Heroes and role models are part of the glue which holds civilizations together. The ancient Greeks had their Odysseus and other warriors whose exploits, in the works of Homer, provided for centuries the moral code Greeks used to educate and socialize their children. The ancient Romans had their Aeneas and also their Romulus and Remus.

We must use caution in chiseling away too many of our heroes if we are to endure as a vibrant civilization. Granted we still have other sources of shared identity: our remarkable, oft-plagiarized Constitution, American Jazz, baseball, our vibrant entertainment culture, and our ethos of freedom and democracy as sources of American identity. However, fiddling too much with these well-springs, especially our heroes, can prove perilous. Are we to dethrone Thomas Jefferson, the principal writer of our Declaration of Independence, not only for owning slaves but probably siring six children with one of those slaves, Sally Hemings? Are we to dethrone Franklin Delano Roosevelt for his adulterous affairs? And what of Martin Luther King, the only person for whom we have dedicated a national holiday? Should his courageous deeds be ripped from our history books because of his infidelity to his wife? Like Christopher Columbus, these men—along with even George Washington and Abraham Lincoln—had what could be viewed as character flaws. This does not deny their heroism; rather, it confirms their humanness.

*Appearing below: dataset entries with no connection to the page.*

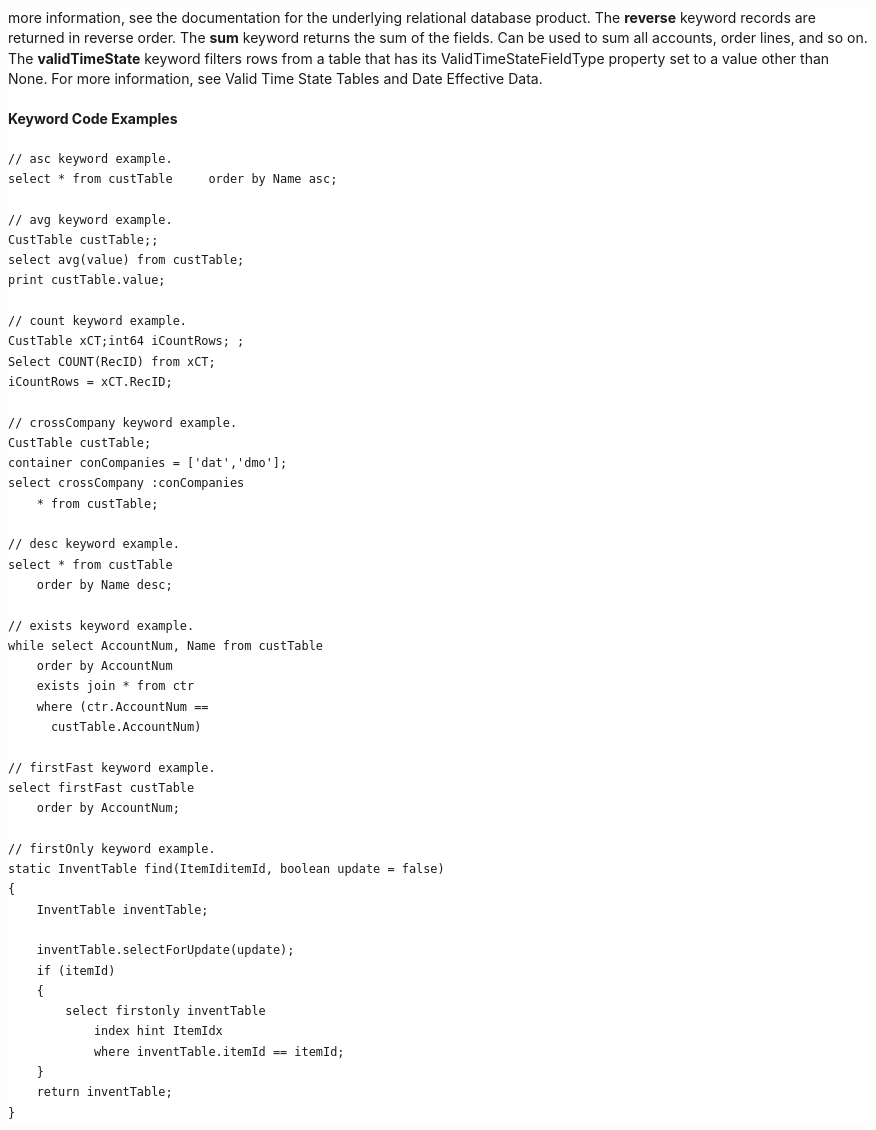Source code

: more information, see the documentation for the underlying relational database product. The **reverse** keyword records are returned in reverse order. The **sum** keyword returns the sum of the fields. Can be used to sum all accounts, order lines, and so on. The **validTimeState** keyword filters rows from a table that has its ValidTimeStateFieldType property set to a value other than None. For more information, see Valid Time State Tables and Date Effective Data.

#### Keyword Code Examples

    // asc keyword example.
    select * from custTable     order by Name asc;
     
    // avg keyword example. 
    CustTable custTable;;
    select avg(value) from custTable;
    print custTable.value;
     
    // count keyword example. 
    CustTable xCT;int64 iCountRows; ;
    Select COUNT(RecID) from xCT;
    iCountRows = xCT.RecID;
     
    // crossCompany keyword example.
    CustTable custTable;
    container conCompanies = ['dat','dmo'];
    select crossCompany :conCompanies
        * from custTable;
     
    // desc keyword example.
    select * from custTable     
        order by Name desc;
     
    // exists keyword example. 
    while select AccountNum, Name from custTable    
        order by AccountNum
        exists join * from ctr
        where (ctr.AccountNum ==
          custTable.AccountNum)
     
    // firstFast keyword example. 
    select firstFast custTable     
        order by AccountNum;
     
    // firstOnly keyword example. 
    static InventTable find(ItemIditemId, boolean update = false)
    {
        InventTable inventTable;
     
        inventTable.selectForUpdate(update);
        if (itemId)
        {
            select firstonly inventTable
                index hint ItemIdx
                where inventTable.itemId == itemId;
        }
        return inventTable;
    }
     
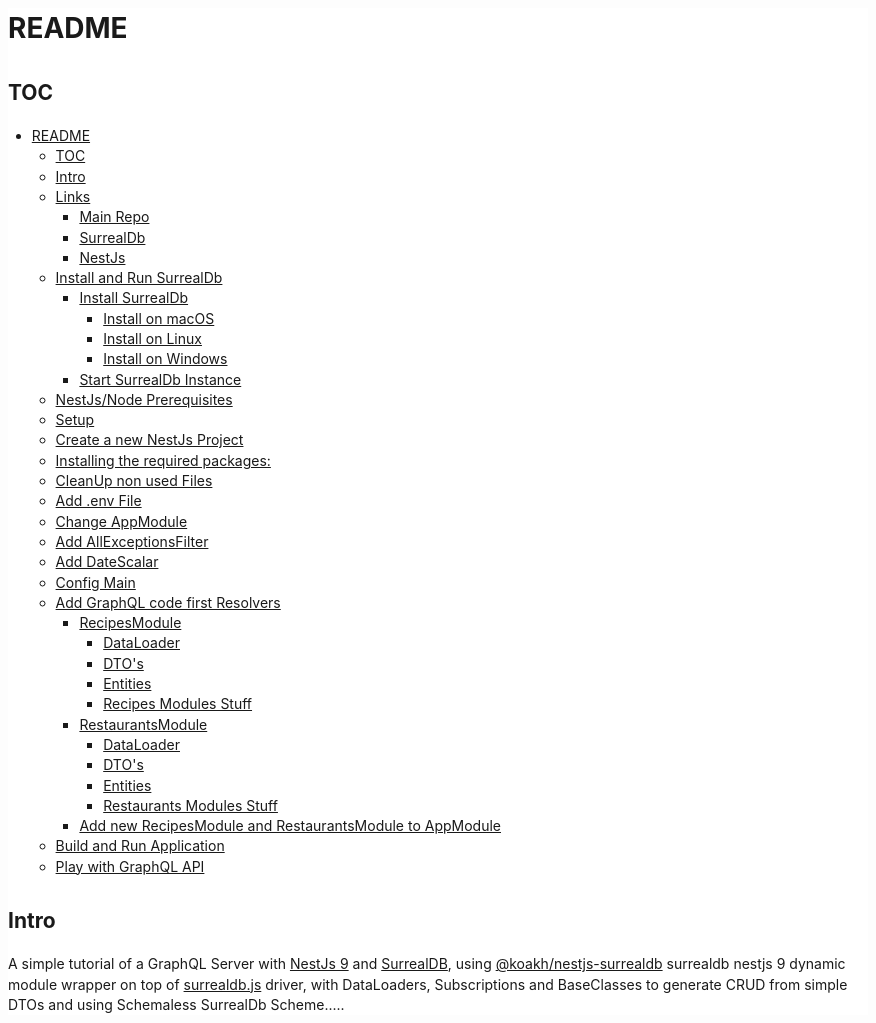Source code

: # README

## TOC

- [README](#readme)
  - [TOC](#toc)
  - [Intro](#intro)
  - [Links](#links)
    - [Main Repo](#main-repo)
    - [SurrealDb](#surrealdb)
    - [NestJs](#nestjs)
  - [Install and Run SurrealDb](#install-and-run-surrealdb)
    - [Install SurrealDb](#install-surrealdb)
      - [Install on macOS](#install-on-macos)
      - [Install on Linux](#install-on-linux)
      - [Install on Windows](#install-on-windows)
    - [Start SurrealDb Instance](#start-surrealdb-instance)
  - [NestJs/Node Prerequisites](#nestjsnode-prerequisites)
  - [Setup](#setup)
  - [Create a new NestJs Project](#create-a-new-nestjs-project)
  - [Installing the required packages:](#installing-the-required-packages)
  - [CleanUp non used Files](#cleanup-non-used-files)
  - [Add .env File](#add-env-file)
  - [Change AppModule](#change-appmodule)
  - [Add AllExceptionsFilter](#add-allexceptionsfilter)
  - [Add DateScalar](#add-datescalar)
  - [Config Main](#config-main)
  - [Add GraphQL code first Resolvers](#add-graphql-code-first-resolvers)
    - [RecipesModule](#recipesmodule)
      - [DataLoader](#dataloader)
      - [DTO's](#dtos)
      - [Entities](#entities)
      - [Recipes Modules Stuff](#recipes-modules-stuff)
    - [RestaurantsModule](#restaurantsmodule)
      - [DataLoader](#dataloader-1)
      - [DTO's](#dtos-1)
      - [Entities](#entities-1)
      - [Restaurants Modules Stuff](#restaurants-modules-stuff)
    - [Add new RecipesModule and RestaurantsModule to AppModule](#add-new-recipesmodule-and-restaurantsmodule-to-appmodule)
  - [Build and Run Application](#build-and-run-application)
  - [Play with GraphQL API](#play-with-graphql-api)

## Intro

A simple tutorial of a GraphQL Server with [NestJs 9](https://nestjs.com/) and [SurrealDB](https://surrealdb.com), 
using [@koakh/nestjs-surrealdb](https://github.com/koakh/NestJsSurrealDbDynamicModule/tree/main/packages/app-lib) surrealdb nestjs 9 dynamic module wrapper on top of [surrealdb.js](https://surrealdb.com/surrealdb.js) driver, with DataLoaders, Subscriptions and BaseClasses to generate CRUD from simple DTOs and using Schemaless SurrealDb Scheme.....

We should keep Columbus on his pedestal and teach our children, in increments, both his virtues—his courage, tenacity, leadership, and vision –and his foibles. However, let’s be sure to continue to name our streets, towns, counties, lakes, community colleges, and parks after native Americans. (I myself was born in Passaic, NJ; my first car was a Pontiac.) Along with statues of Columbus, let’s also erect statues of Squanto, Massasoit, and Geronimo, and tell our children about their virtues … and shortcomings.